__PROVIDED INFORMATION__:
━━━━━━━━
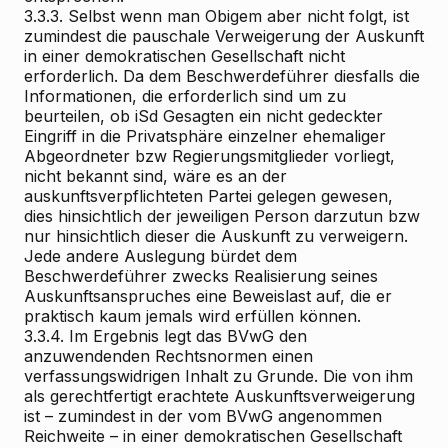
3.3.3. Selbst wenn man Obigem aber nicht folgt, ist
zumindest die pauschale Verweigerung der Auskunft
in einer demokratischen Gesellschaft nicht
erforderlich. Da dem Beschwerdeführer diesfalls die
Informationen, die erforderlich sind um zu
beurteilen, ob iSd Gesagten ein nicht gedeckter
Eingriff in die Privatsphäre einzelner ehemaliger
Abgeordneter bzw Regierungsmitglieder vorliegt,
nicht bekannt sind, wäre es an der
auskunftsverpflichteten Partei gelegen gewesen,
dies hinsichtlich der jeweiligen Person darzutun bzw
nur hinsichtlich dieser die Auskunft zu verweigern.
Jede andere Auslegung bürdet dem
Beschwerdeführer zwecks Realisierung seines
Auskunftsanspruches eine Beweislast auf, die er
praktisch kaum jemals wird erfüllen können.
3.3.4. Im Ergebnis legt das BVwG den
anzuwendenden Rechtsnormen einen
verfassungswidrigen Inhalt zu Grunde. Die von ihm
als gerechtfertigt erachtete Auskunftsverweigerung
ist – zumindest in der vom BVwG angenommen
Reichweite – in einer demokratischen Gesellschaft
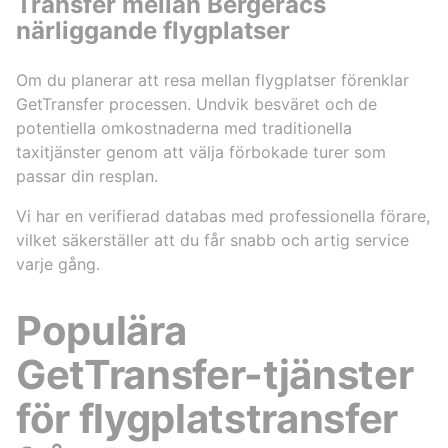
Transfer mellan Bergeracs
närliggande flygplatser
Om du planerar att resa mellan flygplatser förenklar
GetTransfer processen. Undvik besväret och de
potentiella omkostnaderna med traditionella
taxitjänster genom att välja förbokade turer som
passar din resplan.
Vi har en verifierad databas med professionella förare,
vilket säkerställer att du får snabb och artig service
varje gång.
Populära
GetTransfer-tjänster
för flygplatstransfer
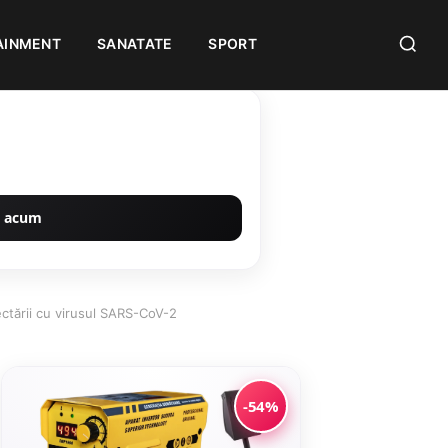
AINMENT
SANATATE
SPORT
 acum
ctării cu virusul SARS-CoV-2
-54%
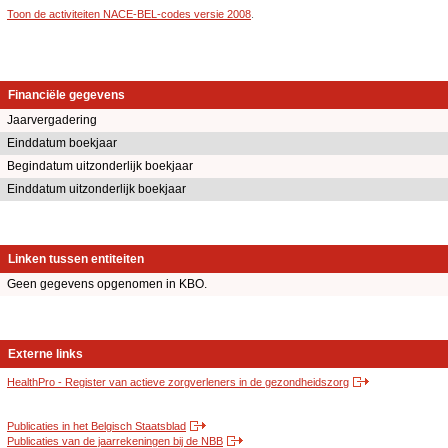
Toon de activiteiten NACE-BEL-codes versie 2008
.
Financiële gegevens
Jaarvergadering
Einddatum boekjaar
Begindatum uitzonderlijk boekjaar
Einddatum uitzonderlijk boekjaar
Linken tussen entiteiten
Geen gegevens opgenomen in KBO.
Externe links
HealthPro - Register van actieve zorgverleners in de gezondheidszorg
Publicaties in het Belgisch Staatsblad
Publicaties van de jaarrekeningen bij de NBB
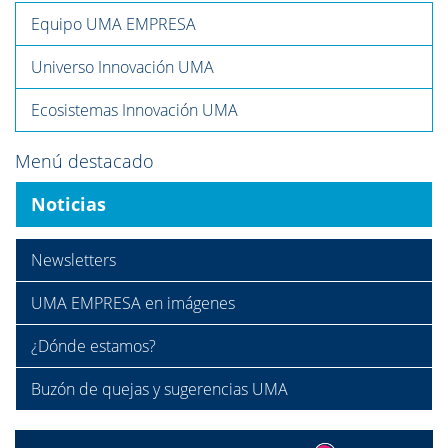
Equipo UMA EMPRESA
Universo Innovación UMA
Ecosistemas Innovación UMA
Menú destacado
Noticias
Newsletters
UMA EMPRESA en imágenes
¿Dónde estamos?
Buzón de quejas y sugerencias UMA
━━━━━━━━
__WORK ITEM__: From the records above, copy exactly the stretch from the line holding "nur hinsichtlich dieser" through the line holding "närliggande flygplatser", both ends included, without the pictures.

__RESPONSE AREA__:
nur hinsichtlich dieser die Auskunft zu verweigern.
Jede andere Auslegung bürdet dem
Beschwerdeführer zwecks Realisierung seines
Auskunftsanspruches eine Beweislast auf, die er
praktisch kaum jemals wird erfüllen können.
3.3.4. Im Ergebnis legt das BVwG den
anzuwendenden Rechtsnormen einen
verfassungswidrigen Inhalt zu Grunde. Die von ihm
als gerechtfertigt erachtete Auskunftsverweigerung
ist – zumindest in der vom BVwG angenommen
Reichweite – in einer demokratischen Gesellschaft
Transfer mellan Bergeracs
närliggande flygplatser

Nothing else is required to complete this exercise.